Page MenuHomePhabricator

Update wmfdata to use sensible Spark settings
Closed, ResolvedPublic

Description

Currently, when wmfdata creates spark sessions, it doesn't pass any settings other than the HTTP proxy, so the defaults are used.

This can lead to poor performance in some situations, so we should offer multiple bundles of settings appropriate for different circumstances. It's not completely clear what the best settings are (T245897), but we have a reasonably good idea, so we should implement our best guess while we're waiting for that clarity.

Event Timeline

nshahquinn-wmf triaged this task as Medium priority.
nshahquinn-wmf created this task.

I've requested input from Analytics on their email list, and will push the update once I've heard from them.

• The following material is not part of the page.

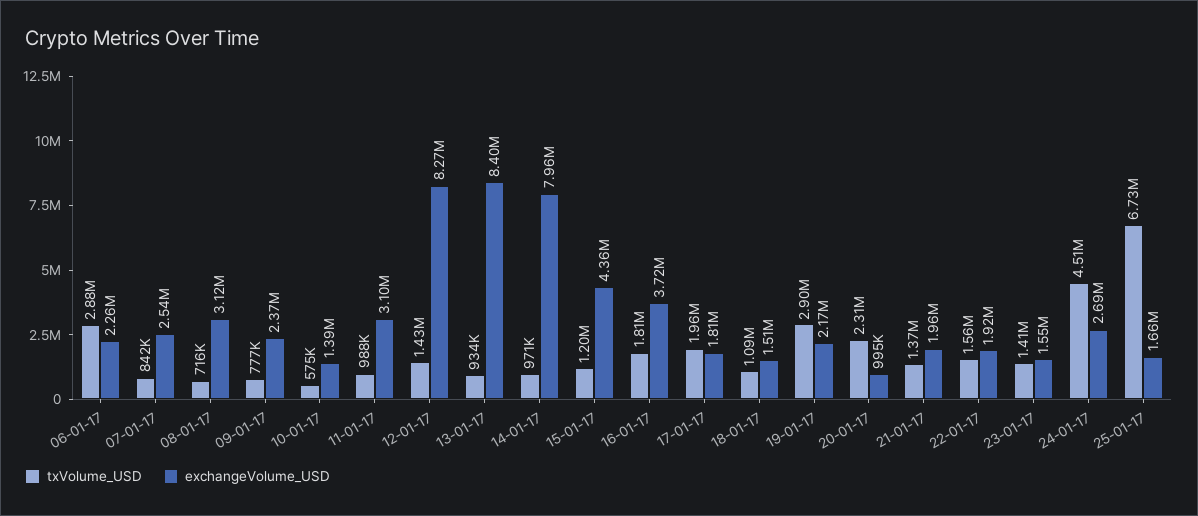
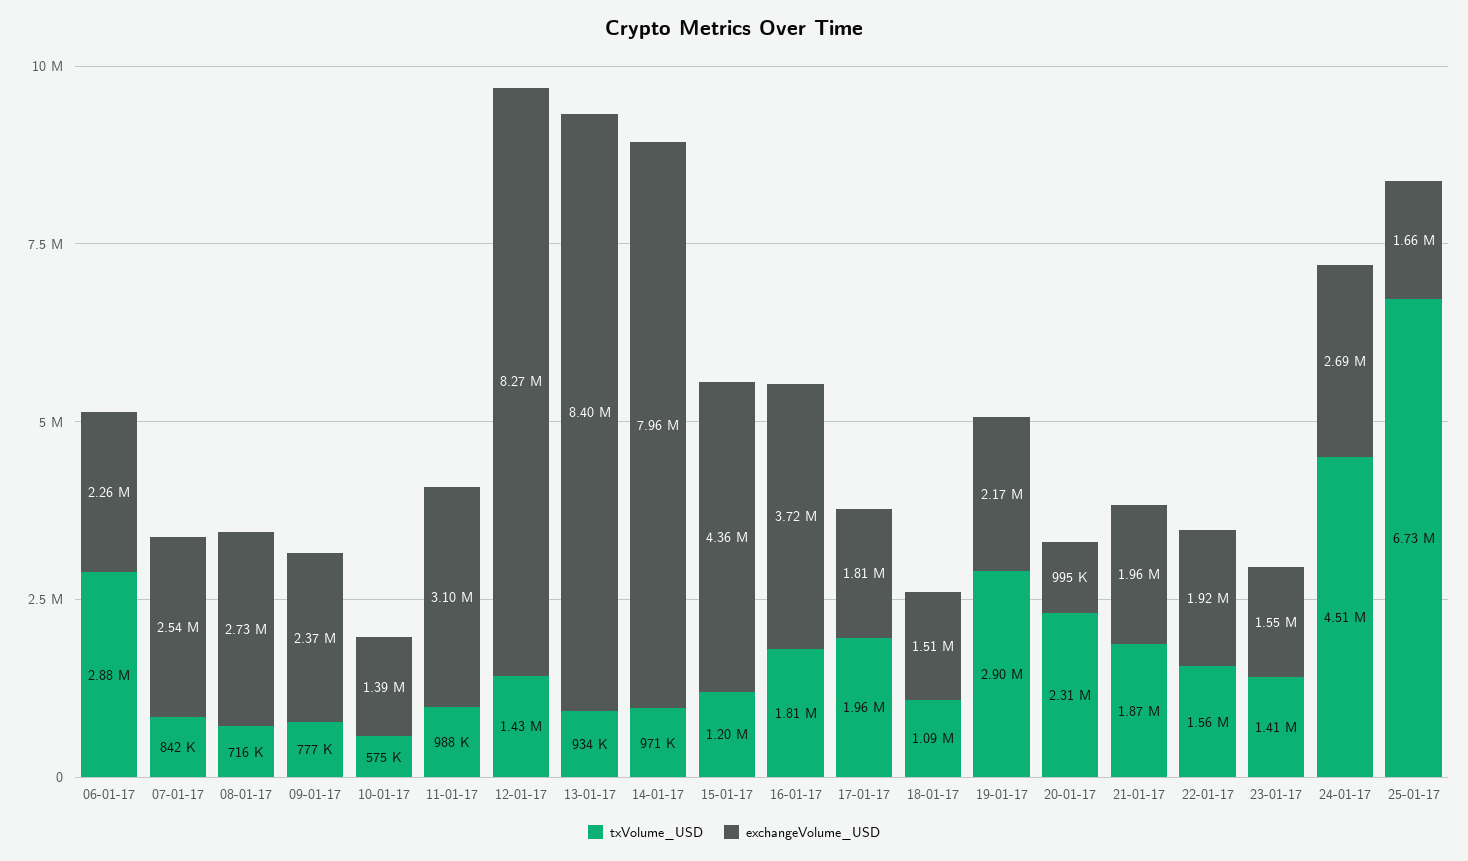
exchangeVolume_USD, 08-01-17: 3120000 -> 2730000
txVolume_USD, 21-01-17: 1370000 -> 1870000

In the meantime, if you're having trouble with wmfdata.hive (particularly Java memory errors), try rerunning it with modified Spark options as follows and let me know how it goes.

SPARK_CONFIG = {
    "spark.dynamicAllocation.maxExecutors": 128,
    "spark.executor.memory": "4g",
    "spark.executor.cores": 2
}

hive.run(QUERY, spark_config=SPARK_CONFIG)
elukey added a subscriber: elukey.

Explicitly adding the Analytics tag to get this task triaged.

Explicitly adding the Analytics tag to get this task triaged.

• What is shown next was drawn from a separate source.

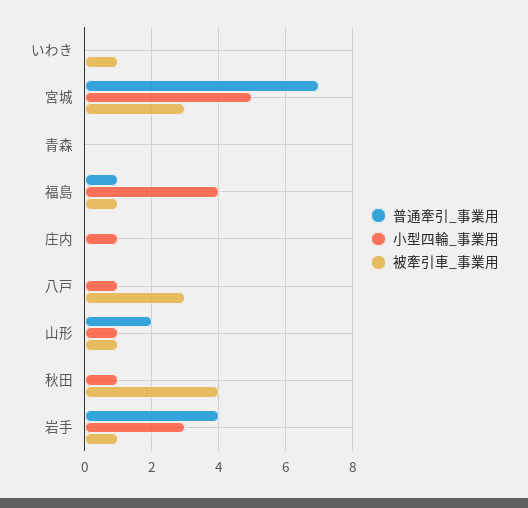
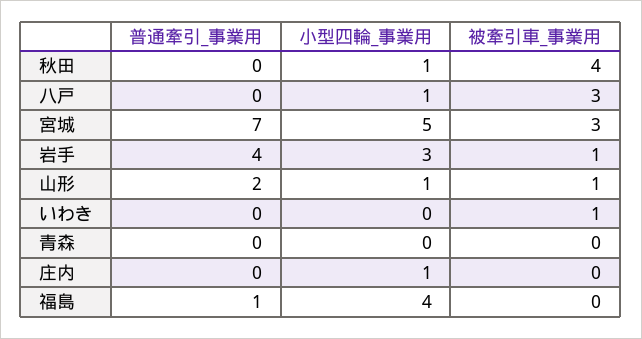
被牽引車_事業用, 福島: 1 -> 0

Thanks, @elukey! I'm trying to represent these various Spark issues better in Phab, so I've split my request to Analytics into T245897.

@JAllemandou can better davice but these settings probably need to be query/job specific. Doe snot seem like having common ones for all usages of the library is the best way to proceed.

@JAllemandou can better davice but these settings probably need to be query/job specific. Doe snot seem like having common ones for all usages of the library is the best way to proceed.

He already did in T245897 (thanks, @JAllemandou!). While it would be optimal for us to tune Spark separately for each query, our work involves a constant stream of one-off queries and it just isn't feasible. I think the most we can reasonably do is choose between 3-4 query "engines" (such as Presto, the Hive CLI, a "regular" Spark session, and a "large" Spark session) depending on the workload; feel free to comment on my plan for enabling that: T246060.

Also worth keeping in mind: when the number of options we have to juggle increases, so does the burden on your team in documenting the options and helping us debug problematic queries. "Use the Hive CLI for everything" is a lot easier to support than "follow this 25 step flow chart to decide how to run your query". 🙂

nshahquinn-wmf raised the priority of this task from Medium to High.Feb 26 2020, 6:52 PM
nshahquinn-wmf moved this task from Blocked to Doing on the Product-Analytics (Kanban) board.

The code is written, and is being reviewed along with the code for T246060!